2023/07/31 のログ
ご案内:「セレネル・屋台エリア【海の庭】」にヤシュムさんが現れました。
ヤシュム >
 空が夕焼けの赤に染まる頃合い。
 セレネル海岸にレジャー施設が出来たと聞き、王都民は近場という事もあって繰り出しているようだ。
 普段は娼館で女性を相手に愛を囀る男もまた、休みを得てその施設とやらにやってきた。
 街道沿いに整備された屋台が多く立ち並ぶエリアは、まるでマルシェのよう。
 男娼をしている男でも聞いたことがある大きな商会の出店から、個人出店の店まで。
 飲食物を中心に、雑貨や魔導具や薬や衣装や、その他もろもろ。
 それこそ掘り出し物が見つかりそうな雰囲気に遠くからわざわざやってきている旅人も散見する。

「賑やかで良い。酒は売ってるかな?」

 長い夕焼け色の髪を緩やかんに束ねて、ひらりひらりとボレロの裾を揺らして歩く。
 露出の多いインナーは割れた腹筋を晒し、ぼったりと南国風のサルエルパンツを腰あたりまで下げている。
 褐色の肌と翡翠の目は、南国風の衣装も相俟って、異国の血を感じさせる。
 そう言った異国人が多くあつまるのも、まれびとの国の特徴だろうか。

 売り子の少年少女の元気な声が客を引く。
 音楽家の奏でるフルートが陽気な音を立てている。
 ハープを持った詩人の唄う異国の詩に集まる者も。
 悪さをしようとする盗人を、警備の騎士か冒険者かがとっ捕まえて。
 ここ最近の熱気に負けないような、活気に溢れた道を人にぶつからぬよう、男はするりとすり抜け、時に道を譲り、のんびり歩いていく。

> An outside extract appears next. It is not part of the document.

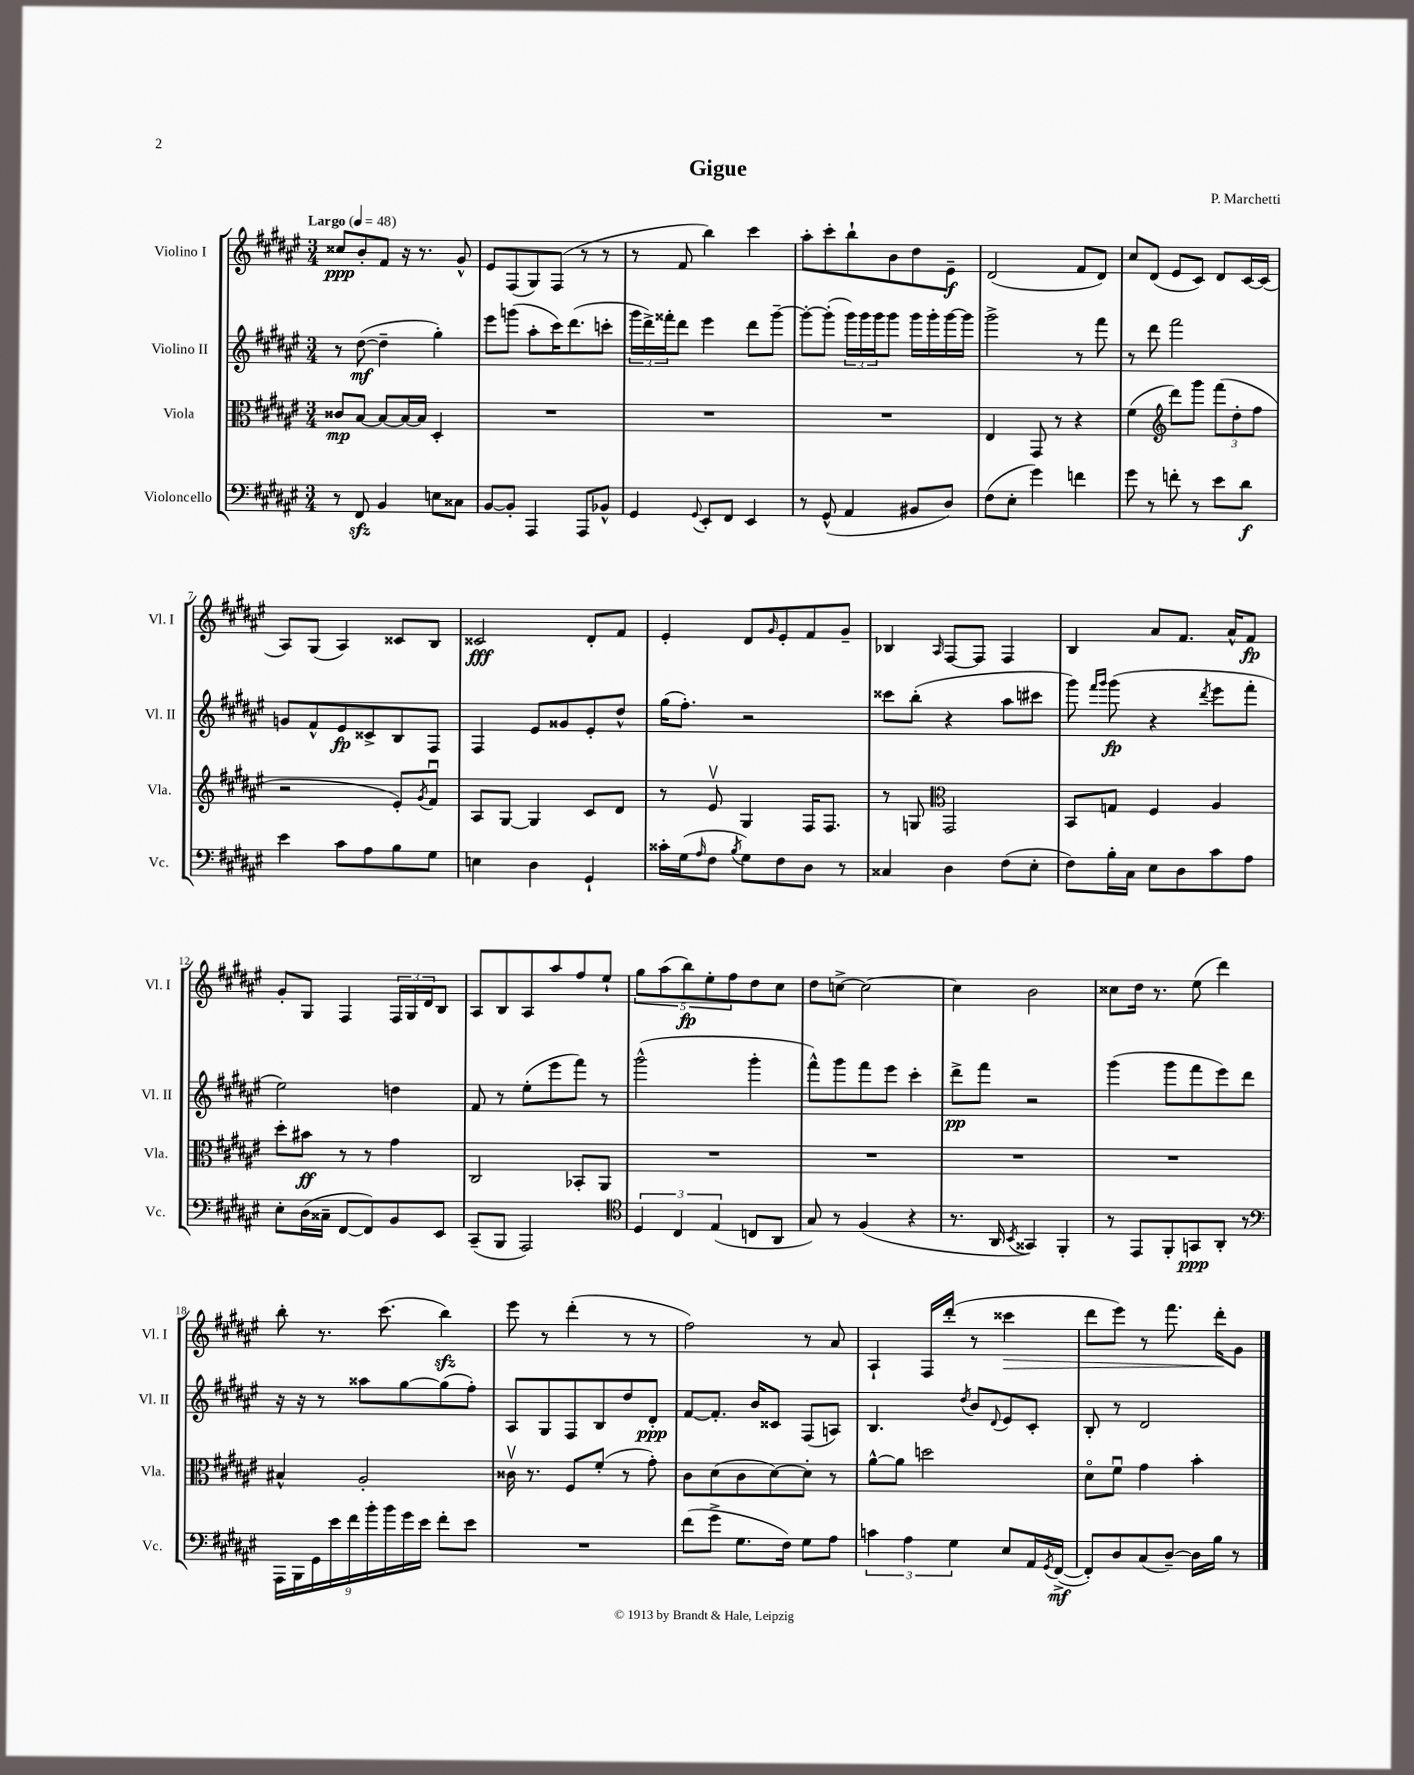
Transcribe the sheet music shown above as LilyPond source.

 面白そうなものがあれば足を止めるし、拍手喝采があ画えばそちらへ足が向く。
 屋台エリアも中々に広いようで、男の興味は尽きない。
 ひとまずは酒だ。酒を売る屋台を探そう。

ヤシュム >
 朱と藍が交じり合い、夕焼け色に雲が染まるのと、藍の帳に星空が散りばめられる。
 屋台で炭酸水にレモンとウイスキーを合わせた酒を購入した。
 専用のコップを購入すればそこに注いでくれるというので大ジョッキを買った。
 その近くでいい匂いを立てている牛肉を分厚くカットして串に刺した肉串も一緒に。
 程よくあらびきの胡椒が効いたそれに豪快にかぶりつき、咀嚼する。
 そして酒を煽る。

「っかァ~~、美味えぇ~~!」

 やはり酒と肉の組み合わせは最強だ。
 厚みがあるから、噛みしめる度にじゅわりと肉汁が溢れる。
 塩胡椒が良く効いていて、肉素材の味をよく引き立てている。
 酒との相性も抜群だ。

 男の胃袋はまだまだ入る。
 あっちにあるのはポケットのような生地に炒めた野菜と肉を詰め込んで甘辛のソースをふんだんにかけたものか。
 そっちにあるのはあらびきのソーセージやブロックハムやらを大きくぶつ切りにして、馬鈴薯と一緒に味付けたものか。
 こっちにも新鮮なイカの中身を取って豪快に串焼きにしてワインで味付けたもののようだ。

「いやあ、食べるものだけでも目移りするね。
 食い物が豊富にあるというのはいいことだ」

 海が近いから、新鮮な海の幸が味わえるのも良い。
 この国は自然の恵みが多いなと、男はしみじみしていた。